### Reading text
════════
I’ve worked full time since after mat leave with all of mine. It is tough but it does get easier.
I do start early and finish early, or start late and finish late so I have a chink of time at either end of the day with DC. Could you do that? If you’re a single mum I’d keep to FT, you really will need the cash. Once nursery fees go in a few years you’ll really feel the benefit

Cameliasway · 07/03/2023 20:47

Mine is a bit older now but I have always been full time, on flexi time so only 4 work days, one day per week off with her. I loved it, brilliant having a nice day just the two of us. We also have the weekends and before and after nursery. I would have struggled with not working TBH, mat leave nearly finished me off. I am a professor at a UK university.

Codlingmoths · 07/03/2023 20:49

I have. Not currently, I’m back full time with a just turned 1 yo, 4 and 7yo. I’m misrepresenting the situation as my husband is on parental leave, but dc3 will be 15 months when he goes back full time too. Their childcare is a lovely environment.
════════
### Data shown
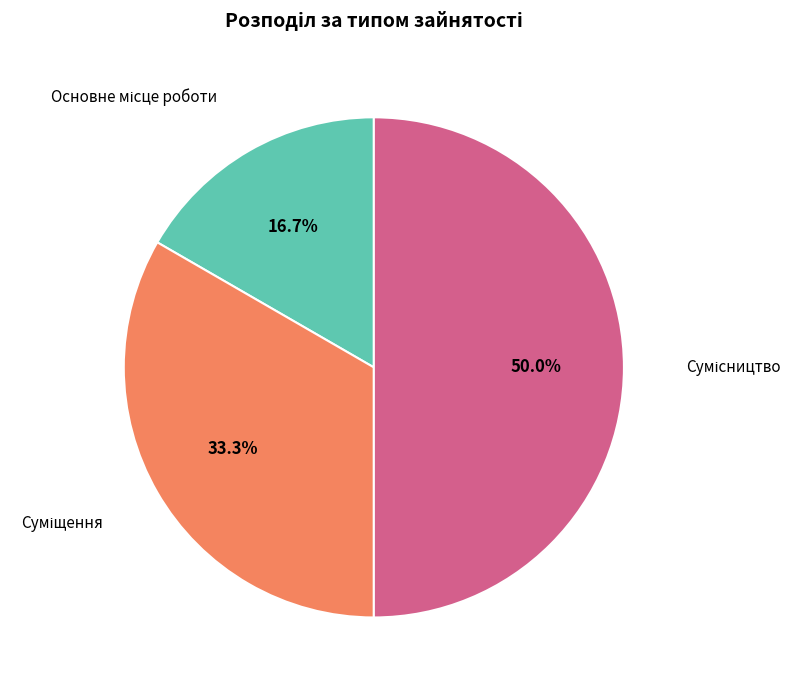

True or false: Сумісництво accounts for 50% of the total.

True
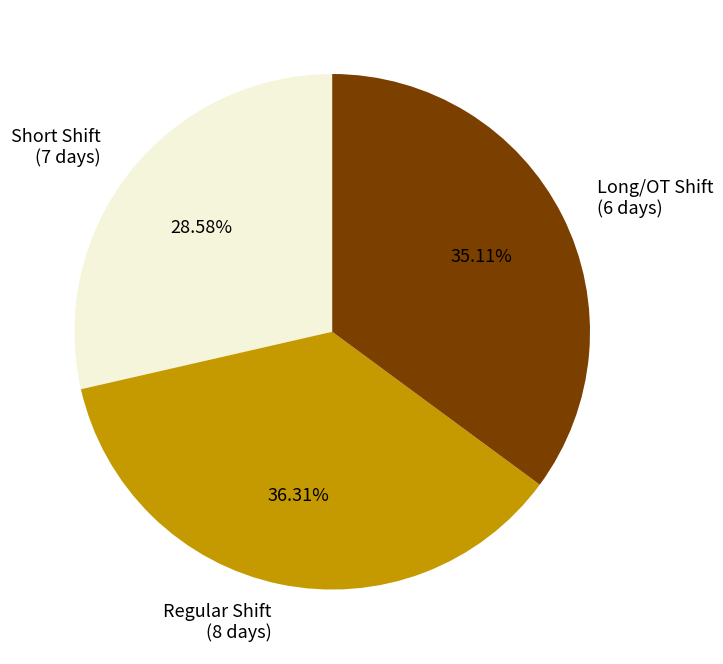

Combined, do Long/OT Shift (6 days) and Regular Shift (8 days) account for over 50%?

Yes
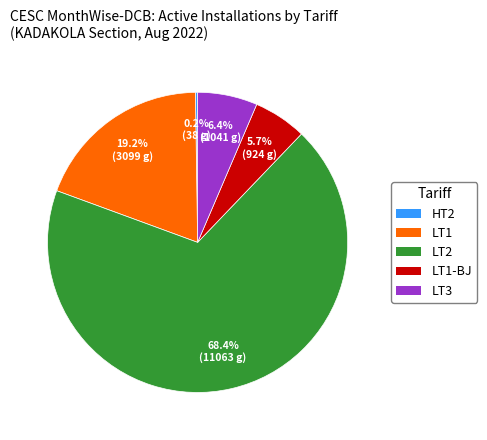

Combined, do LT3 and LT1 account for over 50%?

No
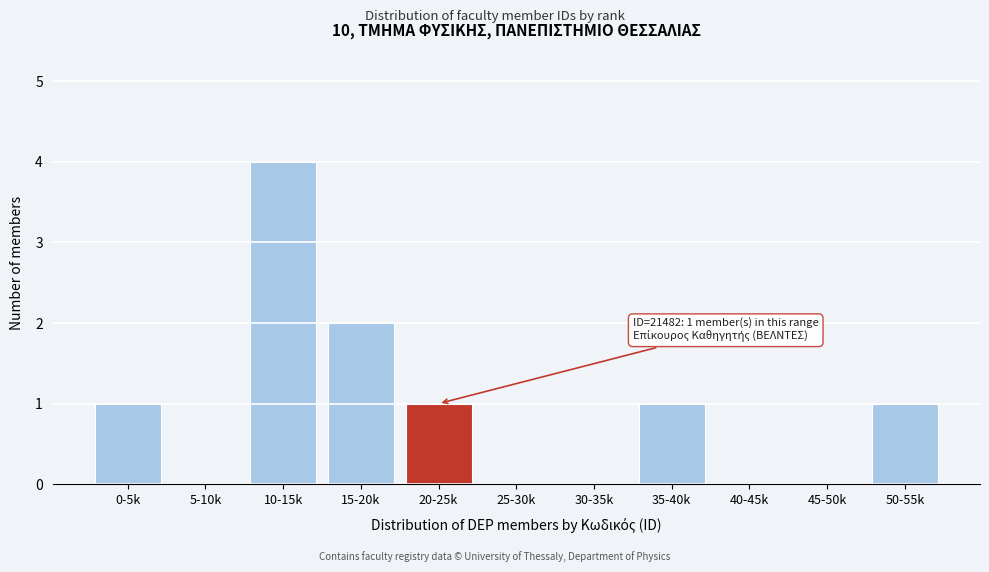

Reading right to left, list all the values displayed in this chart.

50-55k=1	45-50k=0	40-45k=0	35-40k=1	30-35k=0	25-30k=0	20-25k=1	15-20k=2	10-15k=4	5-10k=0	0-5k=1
════════
### Directive 1
Could you give all four chart entries again, swapping "Combined" for "Together" and changing nothing else? Leave the pictures out.
### Directive 2
Can you continue the forum thread about working full time with young children from its last line?

### Response box 1
True or false: Сумісництво accounts for 50% of the total.

True

Together, do Long/OT Shift (6 days) and Regular Shift (8 days) account for over 50%?

Yes

Together, do LT3 and LT1 account for over 50%?

No

Reading right to left, list all the values displayed in this chart.

50-55k=1	45-50k=0	40-45k=0	35-40k=1	30-35k=0	25-30k=0	20-25k=1	15-20k=2	10-15k=4	5-10k=0	0-5k=1

### Response box 2
Heatherbell1978 · 07/03/2023 20:55

2 DC (6 and 8) and I went back to my full time job when each was 1 year old. Personally I love working even though it can be a juggle. I don't feel like my kids ever lost out on my time when they were little; in fact they've learned to be independent and sociable both with adults and children as they spent the time at nursery. I have friends who can't put their kids in holiday clubs etc as their kids aren't used to being away from mum whereas mine do all sorts of activities and will easily go into holiday clubs mixing with adults and kids. To me these are very important life skills.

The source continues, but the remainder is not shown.